Why do they want Delphi to be free, and are not satisfied by say Free Pascal/Lazarus, or any other development tool? I guess the answer is simple. Greed. Look at what they would like:
- A barebone Delphi, but with the full IDE/compiler and some basic controls
- But is should not put any nag screen or other visible information into the executable
- But it has to be able to install third party controls, at least the free ones.
- But it should be usable for commercial development (although someone would accept it couldn't, but how Embarcadero could enforce it is a mistery).
See the trick? With such a product and some free libraries, say JCL/JVCL, Indy and Zeos or the like, add Firebird/PostGres/MySQL and you can easily build a full professional development tool for free - or almost. The very architecture of Delphi allows this.

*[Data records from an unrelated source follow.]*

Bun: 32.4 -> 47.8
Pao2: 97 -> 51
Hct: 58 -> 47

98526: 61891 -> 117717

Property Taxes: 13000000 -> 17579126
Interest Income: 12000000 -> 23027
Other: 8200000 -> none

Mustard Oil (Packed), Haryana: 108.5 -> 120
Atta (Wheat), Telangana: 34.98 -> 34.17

That would be not as powerful as the full Enterprise version maybe, but perfectly able to compete with the Pro version (which I believe is too little for its price), and perfectly able to build the average Delphi applications many Delphi little shops live upon - allowing them to maximize their revenues and exploit the latest Delphi technology without spending a dime, many don't take advantage of Delphi more advanced components anyway.

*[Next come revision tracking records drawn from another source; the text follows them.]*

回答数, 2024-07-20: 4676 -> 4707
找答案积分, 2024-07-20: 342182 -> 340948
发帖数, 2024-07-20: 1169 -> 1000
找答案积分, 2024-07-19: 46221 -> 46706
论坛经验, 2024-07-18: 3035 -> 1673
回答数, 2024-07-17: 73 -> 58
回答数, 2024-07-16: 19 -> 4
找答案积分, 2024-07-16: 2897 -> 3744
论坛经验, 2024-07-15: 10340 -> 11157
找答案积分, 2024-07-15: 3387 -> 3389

I am sure many advocates of a free/cheap Delphi version strive for this. And they don't give a damn about the feasibility of it, and the impact it would have on actual sales and prices - and if it would doom Delphi because dwindling sales may mean to shut down the whole business. They are shortsighted as those who have been managing Delphi in these years - they can't look beyond their nose, and are ready to send everything to hell just to be able to take some advantages in the nearest future.

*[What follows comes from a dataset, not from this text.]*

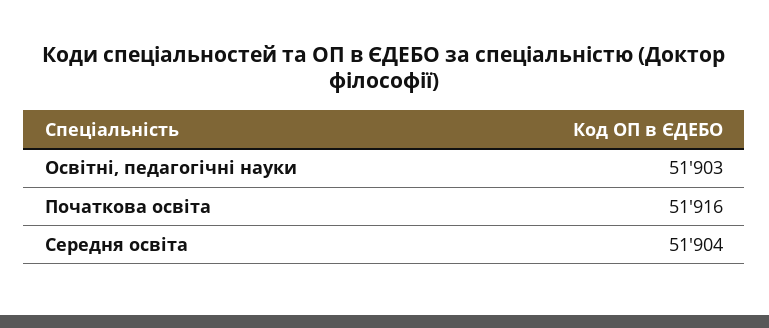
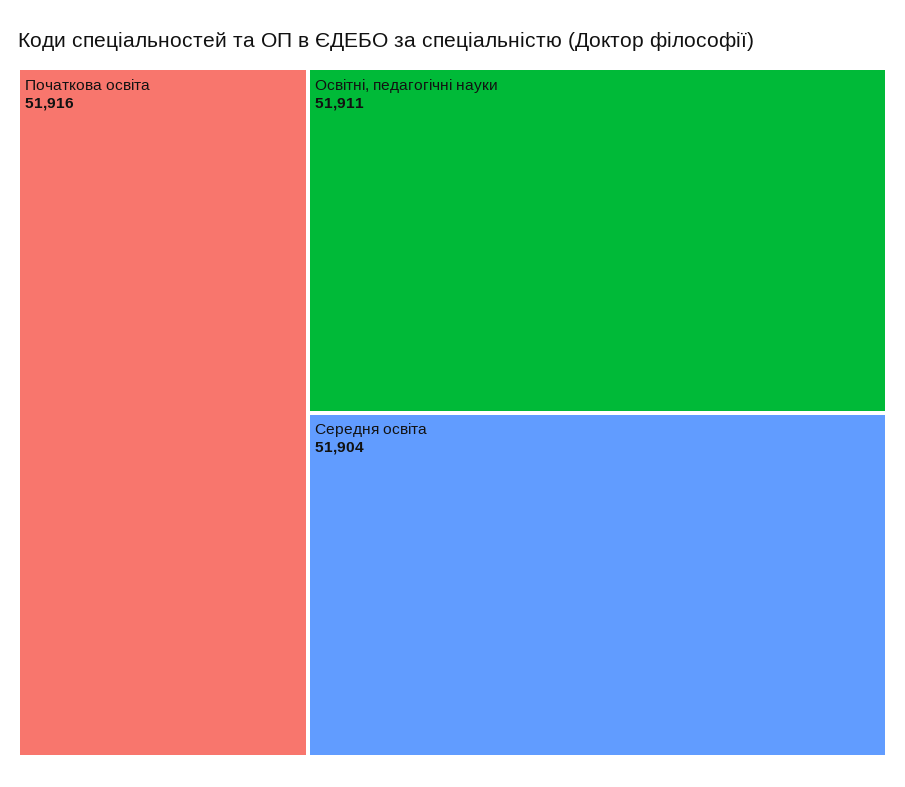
Освітні, педагогічні науки: 51903 -> 51911

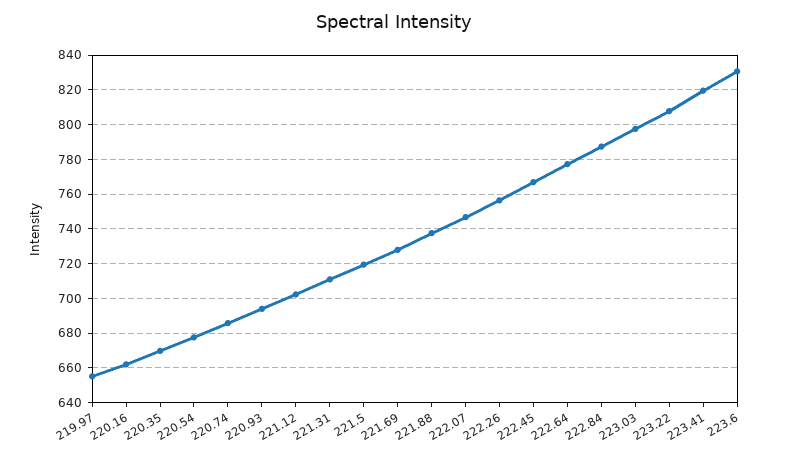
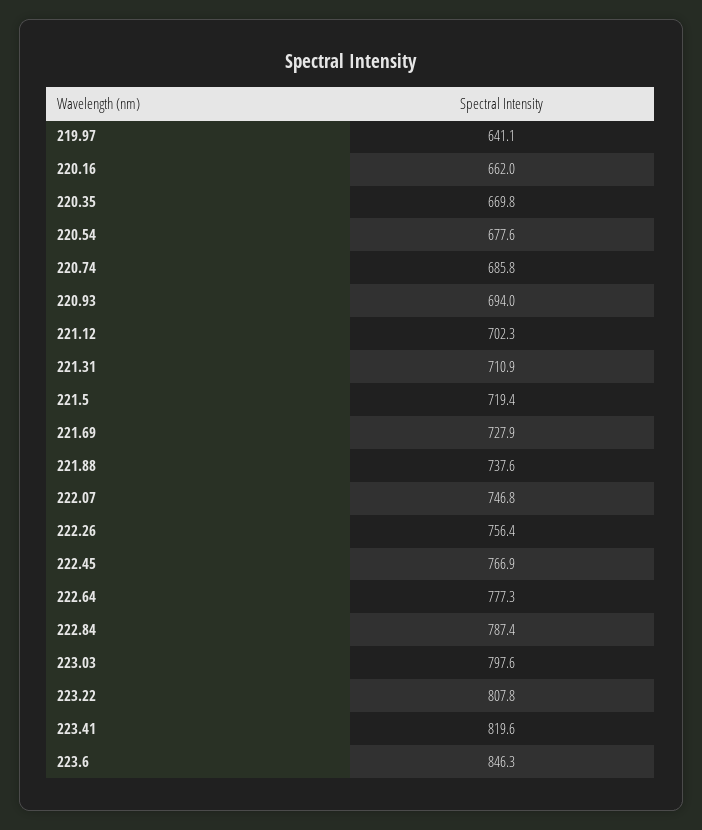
219.97: 655 -> 641.1
223.6: 830 -> 846.3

Does Delphi need some changes? Sure. The actual SKUs are a nonsense. They are the same of 1995, but the development landscape changed a lot. Probably the Pro could be made a little cheaper, or should be made more appealing - IMHO having just local database connectivity is very stupid in that price range. The Enterprise one needs more and better enterprise-level features and libraries, the "new" Datasnap looks a very primitive RPC technology and don't justify its price, nor a couple of dbExpress driver more. Maybe there could be space for a stripped down version, but how and how much is not easy to tell - it should bring new sales, not erode the actual ones.
We must accept that Turbo Pascal days are over. It is true it was at $49, but it was TP 1. TP7 and BP7 were already much more complex and expensive. Many Turbo Pascal hobbyists became professional developers, as I did. And what I need now is not a cheap Delphi, I need a powerful Delphi allowing me to cope with today application needs. I know I have to invest money in the tools I need, be them hardware or software. I am not afraid to pay for Delphi, I only wish I could pay a favourable price/features ratio, not throw money away in another Delphi 2005 - or found one day that there would be no Delphi anymore because the free editions was the only one most developers got.